Non, je veux dire, je pense que ma réponse facile est que tout est partout en même temps. Je pense que c'est ce dont nous avons besoin. Il n'y a que 41 millions de Canadiens à l'heure actuelle. Comme je l'ai dit hier, il n'y en a bientôt plus que 338 ou 343 qui ont le droit de rédiger des lois, sans compter les 105 sénateurs.
Il y a des choses comme le projet de loi sur les préjudices en ligne, les modifications à la loi électorale et la législation sur l’intelligence artificielle, etc., que seuls les parlementaires peuvent faire, et ils devraient délibérer, faire participer les Canadiens et faire ce qu’ils peuvent faire. Mais pour revenir aux parties précédentes de la discussion, je pense que la réparation de l’espace informationnel, la création de cultures d’engagement civique et la participation au changement de la trajectoire de nos communautés et de notre société sont probablement davantage une question de base et de communauté.

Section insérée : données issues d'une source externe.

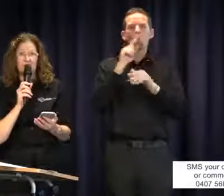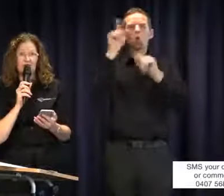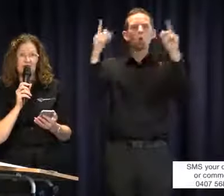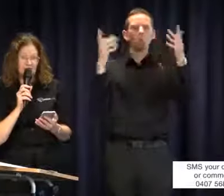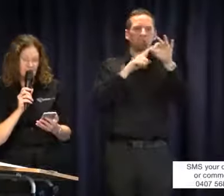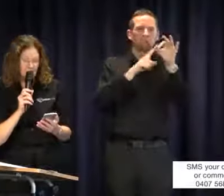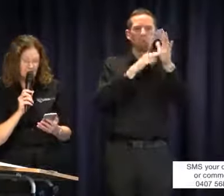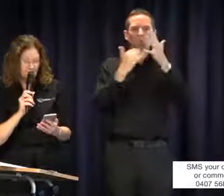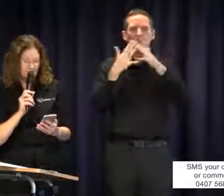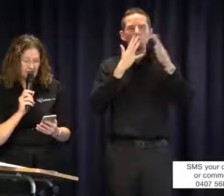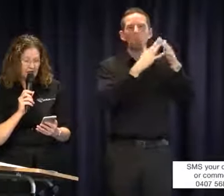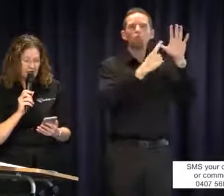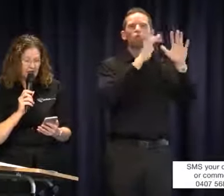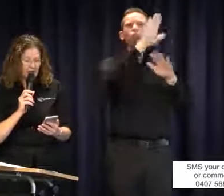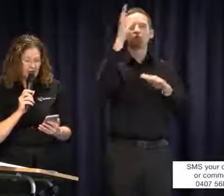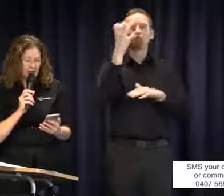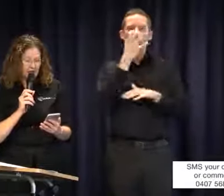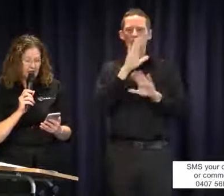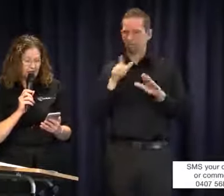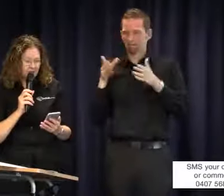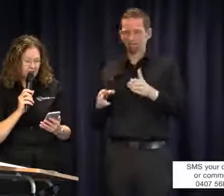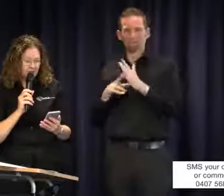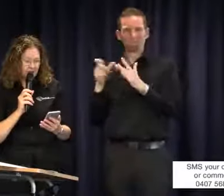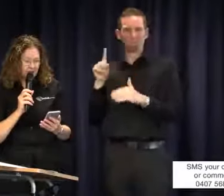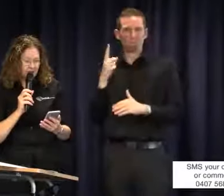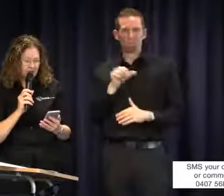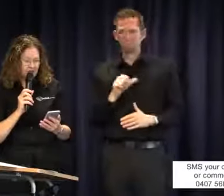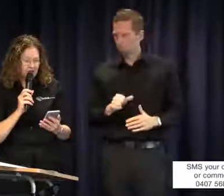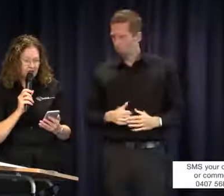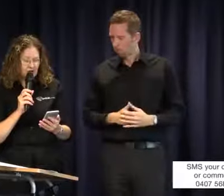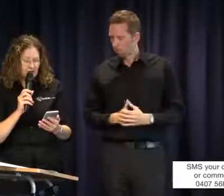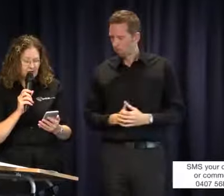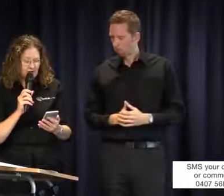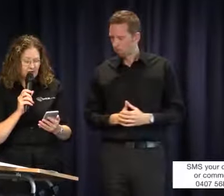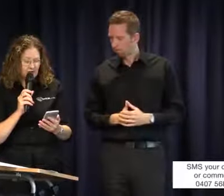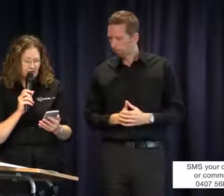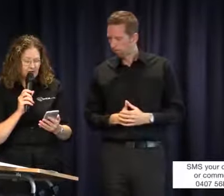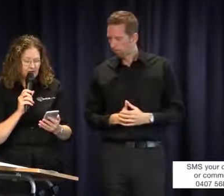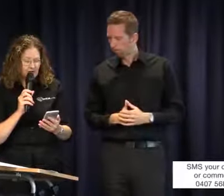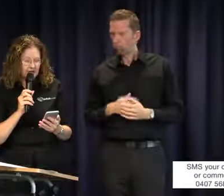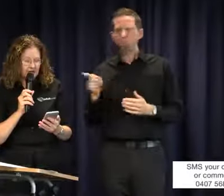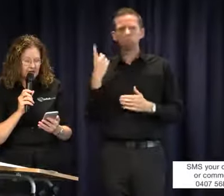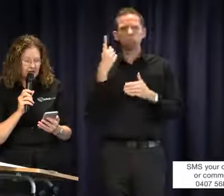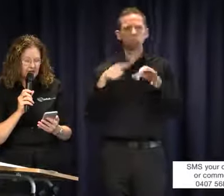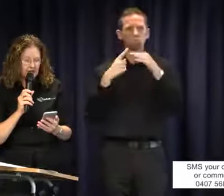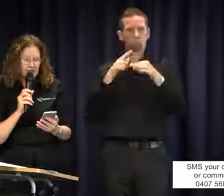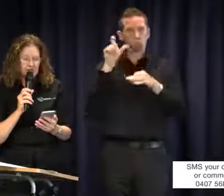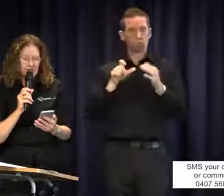out there in live stream land. Just a comment from a parent here in Victoria: questions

Les gens dans cette salle sont plus experts. Si vous savez, ce n'est pas si seulement le tsar savait, il arrangerait les choses. Je pense que nous devons prendre la responsabilité de cela et que tout le monde doit s'impliquer.
Oxana, je dirais la même chose. Ce n'est pas seulement le cas des Canadiens, ni celui des personnes qu'ils élisent, ni celui des citoyens. Il faut que tout le monde travaille ensemble pour trouver un terrain d'entente et avoir ces conversations les uns avec les autres plutôt que dans leurs espaces individuels.
Oui, je dirais simplement rapidement que c'est une bonne question, et je réfléchirais à une réforme à deux niveaux : un niveau ascendant, qui est — je ne m'étendrai pas davantage sur cette notion de représentativité et de réactivité — mais ensuite à un niveau d'élite également.
Je pense qu'il faut aussi aborder la structure du Parlement et le rôle des parlementaires, de façon à ce que, comme le dit Michael, nous créions les conditions qui permettent aux gens de se choisir eux-mêmes et d'avoir le sentiment qu'ils apportent leur contribution et que le pays tire parti de leurs compétences et de leurs talents. Aucun député n'est idiot. Ils ont souvent l'air d'être idiots, mais ils ne se sont pas choisis pour être idiots, n'est-ce pas ? Personne ne ferait ça. Ils ne se sont pas choisis pour lire des points de discussion. Ils se sont choisis soi-disant parce qu'ils pensaient pouvoir faire une différence. Peut-être ont-ils eu du succès dans un autre domaine de leur vie ou autre.
D'une certaine manière, l'un des plus gros coûts d'opportunité de notre politique est que nous ne tirons pas parti des compétences, des talents et des perspectives de ces personnes. C'est pourquoi, comme je l'ai dit, je pense qu'un programme de réformes doit fonctionner à ces deux niveaux.
Merci, nous allons conclure maintenant. Mais merci beaucoup d'être ici et de nous avoir fait part de vos réflexions. Alors, applaudissons nos intervenants.